If you garden, you know we’re almost on top of the garlic harvest. Some is out of the ground and being sold now as fresh garlic, which is absolutely wonderful. We would all prefer fresh garlic year-round, but that’s not possible, so most of the crop is cured, some in the field on top of the soil and some by hanging in a barn or another cool, dry place. That’s how we end up with year-round garlic.
Back in the mid-1990s, I ran a small nonprofit called the Sonoma Provence Exchange. In 1994, our little group was invited to attend an agricultural fair in Aix-en-Provence, France. If memory serves me well, we had wines from 14 local wineries, honey, lavender, olive oils from DaVero and B.R. Cohn and more shipped to the fair, where we had a double-size booth.
My French served me well, and I was able to talk with a lot of people about Sonoma County. I even did a segment on a French radio station set up at the fair, just as KSRO typically sets up at our fairs.
The highlight for me was, of course, the meal — the grand aioli, the aioli monstre.
A grand aioli is a celebration of the garlic harvest, an extravaganza of seasonal vegetables, good bread and a few other specialties. I had enjoyed it at Chez Panisse in Berkeley and in my own home, but in France? Were we getting it right? Could I be this lucky?
I am happy to say that yes, we were! Here, the meal is fairly rustic — a big platter of things we grab with our fingers and swirl in a sauce. It isn’t the sort of thing you’d find at picnics in working-class neighborhoods, but that’s just what it was in France. The grand aioli was served in a huge space, like a big cafeteria, and I remember loving being surrounded by scruffy French farmers smoking cigarettes, eating extremely garlicky aioli and swigging big glasses of ice-cold rosé.
The next few weeks are a perfect time for a grand aioli. It’s an easy and delicious way to celebrate a graduation, a birthday or just that the sun came up yet again.
Grand Aioli, also known as Aioli Monstre
Serves 4 to 8
1 pound salt cod
Aioli (recipes follow)
6 medium beets, roasted until tender
1 small cauliflower, trimmed, cut into florets and roasted until tender
Kosher salt
¾ pound very small potatoes (marble or creamer size), roasted until tender
2 medium carrots, trimmed, peeled, cut into diagonal slices and roasted until tender
½ pound small green beans, trimmed and blanched for 4 minutes
6 farm eggs, hard-cooked, in their shells
1 bunch French breakfast radishes, rinsed and trimmed
2 Little Gem lettuces, cored and leaves separated
1 pound asparagus spears, roasted until tender
Leaves from 1 or 2 green globe artichokes
Black pepper in a mill
Chive flowers, optional
The day before serving, prepare the salt cod and make the aioli. First, put the fish in a container that will hold it flat and cover it with water by at least 2 inches. Refrigerate for 24 hours, changing the water 3 or 4 times. Drain well and rinse.

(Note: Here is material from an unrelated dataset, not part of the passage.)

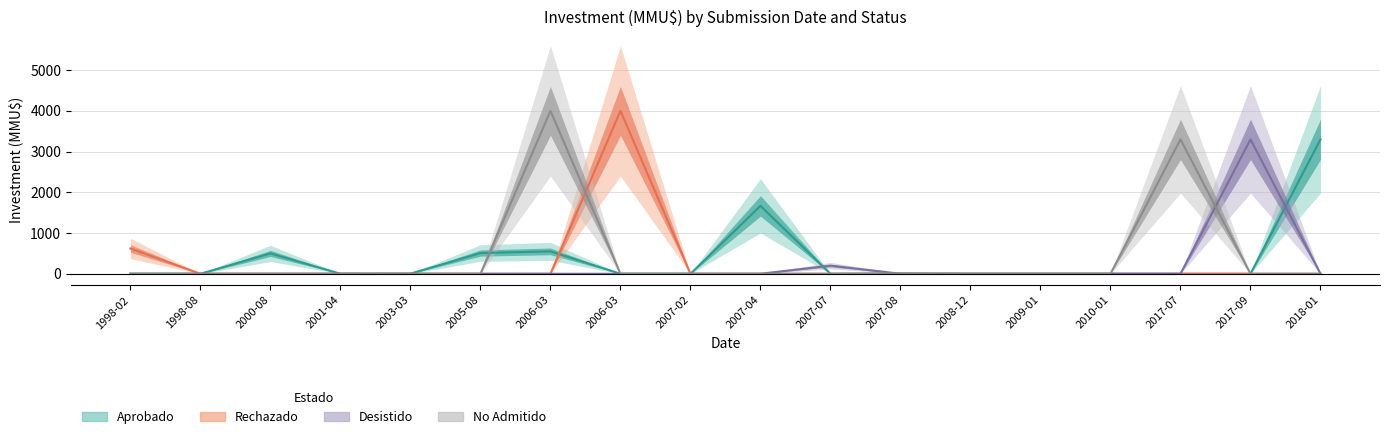

List the labels in order of No Admitido value, largest first.

2006-03, 2017-07, 2007-08, 1998-02, 1998-08, 2000-08, 2001-04, 2003-03, 2005-08, 2006-03, 2007-02, 2007-04, 2007-07, 2008-12, 2009-01, 2010-01, 2017-09, 2018-01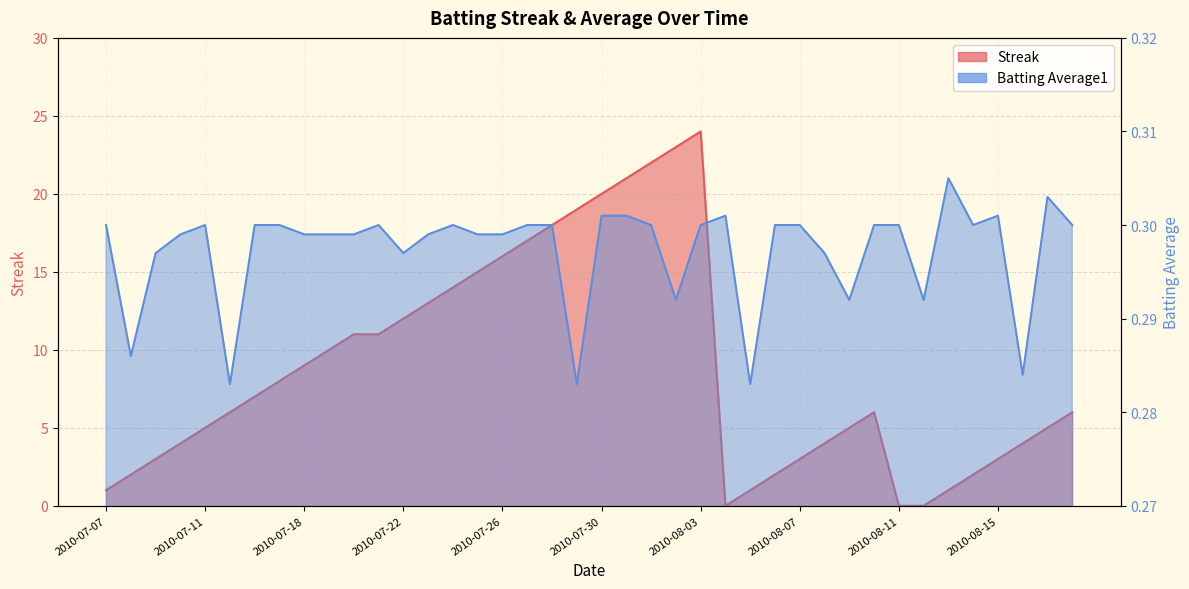

What is the label of the 39th point from the right?

2010-07-08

Next, choose one of the two methods for making aioli. After making it, cover it tightly and refrigerate.
Shortly before serving, put the cod into a saucepan, cover with fresh water and slowly bring to a simmer. Immediately remove the pan from the heat and cover it. Let sit for 15 minutes. Drain thoroughly; remove any bits of fat, skin or bones; break into large pieces; put into a bowl and cover.
Peel the beets and cut them into wedges. Season the cauliflower with a little salt and toss gently.
Set the aioli in the center of a large serving platter and arrange the other ingredients in groups around it. Stack the lettuce leaves on top of each other and leave the eggs in their shells for each guest to peel.
Grind black pepper over the salt cod and garnish the platter with chive flowers, if using.
Set the platter in the middle of the table. Each guest should have a small bowl to spoon aioli into, and a plate. They use tongs to transfer everything they want to their plates and then use their fingers for dipping each morsel into the aioli.
Although aioli is a sauce, a grand aioli is a meal, with the sauce at the center as the condiment that pulls it all together. In its traditional home of Provence, it’s a late-spring meal that celebrates the garlic harvest. It includes salt cod, beets, cauliflowers, potatoes, carrots, green beans and hard-cooked eggs. Most traditional versions also include stewed octopus. This version works perfectly at this time of year in Sonoma County. Later in the summer or fall, I switch out the vegetables, adding local tomatoes, sweet peppers or grilled zucchini in place of asparagus, artichokes and beets. Don’t feel you must use everything listed here; select those that most appeal to you and choose quantities based on how many people will join you.